Among individual stocks, Hindustan Petroleum Corporation (HPCL) rallied 4 per cent to Rs 302.20, while Indian Oil Corporation (IOC) gained 3 per cent to Rs 98.75 and Bharat Petroleum Corporation (BPCL) was up 2 per cent to Rs 393.35 in the intra-day trade today. In the past five trading days, the stock price of these OMCs have surged between 7 per cent and 13 per cent. In comparison, the S&P BSE Sensex was up 2 per cent during the same period.
IOC on Tuesday, July 4 said that its board of directors are scheduled to meet on Friday, July 7, 2023 to consider raising of capital through right issue of equity shares to meet the capital expenditure plan for its various projects.
Earlier on June 28, the board of directors of BPCL had approved the proposal for raising capital upto an amount not exceeding Rs 18,000 crore through rights issue.
Fitch Ratings said that announcements of plans to raise equity capital by BPCL and IOC should strengthen their capex spending and the credibility of their emission-reduction plans.
The global rating agency expects capex intensity to stay high for most of the Fitch-rated Indian issuers in the oil and gas sector. Recent announcements of plans to raise equity capital by two of India’s top-three majority state-owned OMCs - BPCL and IOC - should strengthen their capex spending and the credibility of their emission-reduction plans, said Fitch Ratings.
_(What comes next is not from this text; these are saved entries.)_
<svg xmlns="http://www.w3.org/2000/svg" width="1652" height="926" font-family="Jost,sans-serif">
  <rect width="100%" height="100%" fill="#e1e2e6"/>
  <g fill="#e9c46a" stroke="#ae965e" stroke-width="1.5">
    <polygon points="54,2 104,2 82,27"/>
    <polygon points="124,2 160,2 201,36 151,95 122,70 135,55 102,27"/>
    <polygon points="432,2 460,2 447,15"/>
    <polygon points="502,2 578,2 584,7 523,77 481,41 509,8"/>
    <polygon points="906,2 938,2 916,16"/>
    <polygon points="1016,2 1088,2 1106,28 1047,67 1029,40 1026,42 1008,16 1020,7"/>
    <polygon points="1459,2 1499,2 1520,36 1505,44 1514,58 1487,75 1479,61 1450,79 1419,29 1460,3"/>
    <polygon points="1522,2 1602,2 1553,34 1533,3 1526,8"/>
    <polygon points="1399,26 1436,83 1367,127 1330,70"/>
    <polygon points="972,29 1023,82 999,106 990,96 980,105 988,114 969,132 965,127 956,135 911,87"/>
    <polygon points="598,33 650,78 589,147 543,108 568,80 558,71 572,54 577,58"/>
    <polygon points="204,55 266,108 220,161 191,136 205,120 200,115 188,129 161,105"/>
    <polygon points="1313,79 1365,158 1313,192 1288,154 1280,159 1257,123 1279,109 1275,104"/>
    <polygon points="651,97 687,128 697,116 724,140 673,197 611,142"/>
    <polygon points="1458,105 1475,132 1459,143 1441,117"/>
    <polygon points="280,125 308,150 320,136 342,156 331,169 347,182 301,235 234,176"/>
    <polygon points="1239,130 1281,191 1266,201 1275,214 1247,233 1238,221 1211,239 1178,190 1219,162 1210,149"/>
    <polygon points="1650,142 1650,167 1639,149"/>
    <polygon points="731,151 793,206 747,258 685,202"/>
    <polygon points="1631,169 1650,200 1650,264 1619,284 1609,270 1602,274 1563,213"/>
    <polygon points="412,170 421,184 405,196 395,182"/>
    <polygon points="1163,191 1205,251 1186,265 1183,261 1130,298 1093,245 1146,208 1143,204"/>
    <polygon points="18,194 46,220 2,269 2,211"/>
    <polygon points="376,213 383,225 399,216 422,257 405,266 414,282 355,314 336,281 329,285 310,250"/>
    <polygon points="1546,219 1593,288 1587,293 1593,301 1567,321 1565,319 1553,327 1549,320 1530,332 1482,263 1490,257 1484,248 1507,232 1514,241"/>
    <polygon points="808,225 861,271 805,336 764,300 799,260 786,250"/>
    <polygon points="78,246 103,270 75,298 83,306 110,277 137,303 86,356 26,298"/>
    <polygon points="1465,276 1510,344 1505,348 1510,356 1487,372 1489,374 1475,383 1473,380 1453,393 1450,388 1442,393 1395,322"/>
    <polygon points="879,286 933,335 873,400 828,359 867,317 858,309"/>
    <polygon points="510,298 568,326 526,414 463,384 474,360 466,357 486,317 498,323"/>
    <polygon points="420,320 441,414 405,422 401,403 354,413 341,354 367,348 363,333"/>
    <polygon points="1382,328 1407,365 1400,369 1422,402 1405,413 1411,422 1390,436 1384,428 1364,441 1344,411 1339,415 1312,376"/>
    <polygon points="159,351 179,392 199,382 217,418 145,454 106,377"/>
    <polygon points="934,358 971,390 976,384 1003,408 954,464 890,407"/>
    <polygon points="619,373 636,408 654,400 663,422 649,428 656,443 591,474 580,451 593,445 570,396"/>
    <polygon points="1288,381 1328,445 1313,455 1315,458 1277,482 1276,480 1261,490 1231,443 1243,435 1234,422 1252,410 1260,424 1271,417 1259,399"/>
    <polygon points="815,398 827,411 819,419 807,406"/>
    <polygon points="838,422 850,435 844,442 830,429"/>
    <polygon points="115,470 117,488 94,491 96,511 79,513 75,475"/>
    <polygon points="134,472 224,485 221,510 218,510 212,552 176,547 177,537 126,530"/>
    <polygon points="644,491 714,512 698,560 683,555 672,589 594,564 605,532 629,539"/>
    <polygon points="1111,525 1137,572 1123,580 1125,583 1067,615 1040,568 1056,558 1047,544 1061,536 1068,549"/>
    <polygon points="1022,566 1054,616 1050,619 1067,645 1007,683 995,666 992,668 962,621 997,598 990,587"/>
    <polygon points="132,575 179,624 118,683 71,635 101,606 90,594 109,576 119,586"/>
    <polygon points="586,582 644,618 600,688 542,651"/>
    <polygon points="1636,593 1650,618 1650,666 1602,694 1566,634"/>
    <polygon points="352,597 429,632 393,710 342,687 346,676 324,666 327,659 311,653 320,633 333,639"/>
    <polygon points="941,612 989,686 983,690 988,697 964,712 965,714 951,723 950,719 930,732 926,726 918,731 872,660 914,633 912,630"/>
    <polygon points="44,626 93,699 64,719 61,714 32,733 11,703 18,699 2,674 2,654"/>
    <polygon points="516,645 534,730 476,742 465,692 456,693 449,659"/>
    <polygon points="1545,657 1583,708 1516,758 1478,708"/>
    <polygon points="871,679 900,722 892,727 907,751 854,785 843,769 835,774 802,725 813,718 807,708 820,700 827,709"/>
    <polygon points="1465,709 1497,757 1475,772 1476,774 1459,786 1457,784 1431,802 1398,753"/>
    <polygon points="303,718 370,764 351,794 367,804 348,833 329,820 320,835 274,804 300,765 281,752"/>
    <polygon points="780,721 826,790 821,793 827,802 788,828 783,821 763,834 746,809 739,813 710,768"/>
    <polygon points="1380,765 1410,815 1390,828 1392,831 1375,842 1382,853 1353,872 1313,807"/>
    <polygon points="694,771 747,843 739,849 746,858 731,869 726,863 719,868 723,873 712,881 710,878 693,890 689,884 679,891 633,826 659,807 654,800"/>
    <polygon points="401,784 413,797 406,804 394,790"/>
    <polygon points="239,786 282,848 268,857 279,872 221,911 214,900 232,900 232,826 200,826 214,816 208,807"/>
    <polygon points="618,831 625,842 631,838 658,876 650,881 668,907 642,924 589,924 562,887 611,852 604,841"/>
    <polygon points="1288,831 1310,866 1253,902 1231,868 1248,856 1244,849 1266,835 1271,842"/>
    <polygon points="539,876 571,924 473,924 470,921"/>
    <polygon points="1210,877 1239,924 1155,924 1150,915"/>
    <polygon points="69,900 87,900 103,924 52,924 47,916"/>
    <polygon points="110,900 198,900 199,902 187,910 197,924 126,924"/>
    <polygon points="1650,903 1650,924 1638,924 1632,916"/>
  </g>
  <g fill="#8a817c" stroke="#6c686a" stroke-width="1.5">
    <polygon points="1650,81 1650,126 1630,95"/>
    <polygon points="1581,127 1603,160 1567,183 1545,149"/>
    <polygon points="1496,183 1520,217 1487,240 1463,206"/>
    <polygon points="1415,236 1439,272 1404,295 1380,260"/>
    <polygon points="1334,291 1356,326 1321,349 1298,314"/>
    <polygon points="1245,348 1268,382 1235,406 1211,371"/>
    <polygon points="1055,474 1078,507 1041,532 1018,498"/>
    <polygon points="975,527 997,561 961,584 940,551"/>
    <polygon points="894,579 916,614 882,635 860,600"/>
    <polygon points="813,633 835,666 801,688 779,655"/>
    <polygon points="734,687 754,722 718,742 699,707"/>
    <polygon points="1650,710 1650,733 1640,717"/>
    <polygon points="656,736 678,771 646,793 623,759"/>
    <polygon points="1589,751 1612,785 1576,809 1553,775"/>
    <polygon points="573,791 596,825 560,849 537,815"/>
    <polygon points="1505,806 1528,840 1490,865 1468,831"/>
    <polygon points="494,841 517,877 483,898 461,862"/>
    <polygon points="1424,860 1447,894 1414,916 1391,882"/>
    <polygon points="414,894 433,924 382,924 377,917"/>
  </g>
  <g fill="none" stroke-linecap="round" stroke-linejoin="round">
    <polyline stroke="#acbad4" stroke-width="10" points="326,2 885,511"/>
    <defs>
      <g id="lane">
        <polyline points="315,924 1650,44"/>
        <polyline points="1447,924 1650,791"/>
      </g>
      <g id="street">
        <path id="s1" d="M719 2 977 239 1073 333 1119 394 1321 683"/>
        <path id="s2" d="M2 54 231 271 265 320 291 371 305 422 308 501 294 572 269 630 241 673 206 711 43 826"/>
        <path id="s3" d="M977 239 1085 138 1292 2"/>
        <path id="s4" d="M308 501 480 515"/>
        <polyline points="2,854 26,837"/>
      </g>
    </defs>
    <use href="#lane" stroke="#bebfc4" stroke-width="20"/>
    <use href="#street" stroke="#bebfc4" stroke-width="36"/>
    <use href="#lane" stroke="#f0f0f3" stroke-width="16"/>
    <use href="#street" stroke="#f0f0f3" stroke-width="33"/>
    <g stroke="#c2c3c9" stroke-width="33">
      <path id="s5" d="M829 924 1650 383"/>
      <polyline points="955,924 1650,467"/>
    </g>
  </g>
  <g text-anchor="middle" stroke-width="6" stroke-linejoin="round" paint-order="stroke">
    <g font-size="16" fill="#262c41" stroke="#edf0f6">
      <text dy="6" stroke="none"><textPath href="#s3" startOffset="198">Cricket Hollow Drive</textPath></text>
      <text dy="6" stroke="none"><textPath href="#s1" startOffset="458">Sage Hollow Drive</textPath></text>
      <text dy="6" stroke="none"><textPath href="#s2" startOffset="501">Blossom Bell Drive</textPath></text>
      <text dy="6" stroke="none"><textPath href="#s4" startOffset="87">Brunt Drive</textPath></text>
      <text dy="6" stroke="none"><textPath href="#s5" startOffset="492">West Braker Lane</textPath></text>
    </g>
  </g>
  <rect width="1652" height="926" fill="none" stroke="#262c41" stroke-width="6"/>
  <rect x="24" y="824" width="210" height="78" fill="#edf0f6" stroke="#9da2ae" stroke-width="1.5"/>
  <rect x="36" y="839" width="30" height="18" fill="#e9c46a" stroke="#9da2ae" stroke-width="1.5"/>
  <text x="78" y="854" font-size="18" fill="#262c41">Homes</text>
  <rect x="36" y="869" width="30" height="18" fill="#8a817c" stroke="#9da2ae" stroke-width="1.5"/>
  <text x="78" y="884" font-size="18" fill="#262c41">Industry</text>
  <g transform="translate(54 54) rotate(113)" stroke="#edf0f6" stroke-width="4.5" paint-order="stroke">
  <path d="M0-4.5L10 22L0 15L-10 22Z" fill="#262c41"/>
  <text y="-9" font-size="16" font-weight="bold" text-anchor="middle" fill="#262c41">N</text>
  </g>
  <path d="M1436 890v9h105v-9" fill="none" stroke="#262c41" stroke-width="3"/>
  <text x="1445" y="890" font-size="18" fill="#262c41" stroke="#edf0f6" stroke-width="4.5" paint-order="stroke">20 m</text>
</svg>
An injection of capital from the Indian government would provide further evidence for our assumption that the two companies would receive extraordinary sovereign support if needed, the key factor underpinning their ‘BBB-’/Stable ratings.
The government announced Rs 30,000 crore (roughly $3.7 billion) allocation for capital support to the OMCs during the budget in February 2023 and the rating agency believes the equity injection forms part of these plans. “We believe the size of the planned aggregate equity infusion may be higher than the budgetary allocation due to minority investors’ participation in the rights issues, but will monitor developments for more clarity. India’s third major OMC, HPCL, has not yet announced similar proposals, but we expect it to receive a share of the government’s capital support too,” Fitch Ratings added.
Meanwhile, Fitch Ratings expect the Indian oil marketing companies’ marketing segment to turn profitable from the financial year ending March 2024 (FY24) as crude oil prices fall to Fitch's assumption of $78.8 per barrel, following large losses in FY23 due to high crude prices and unchanged retail fuel prices.
“We expect refining margins to moderate in FY24 from the record high in FY23 because of easing in tight industry conditions. However, we expect upstream producers' cash flow generation to be robust, because crude oil prices should remain high, despite some decline from FY23's highs,” Fitch Ratings said.
Analysts at JM Financials said they continue to assume that the government will allow OMCs to earn higher marketing margin in FY24 to recoup their FY23 losses and expect FY25 GMM to revert back to historical GMM of Rs 3.5/ltr.
However, reports suggest that the oil ministry may nudge OMCs to cut petrol/diesel prices as OMCs’ balance sheet has largely got repaired and are likely to report strong profits in 1QFY24; however, the reports didn’t mention the likely timeline and quantum of possible cuts as it will depend on the level at which crude price and INR/USD exchange rate stabilise.
“Our calculation suggests OMCs can potentially cut petrol/diesel prices by Rs 4-5/ltr from August 2023 onwards, based on current crude price/product cracks, given the series of elections in the next 12 months”, the brokerage firm said in the oil & gas sector update.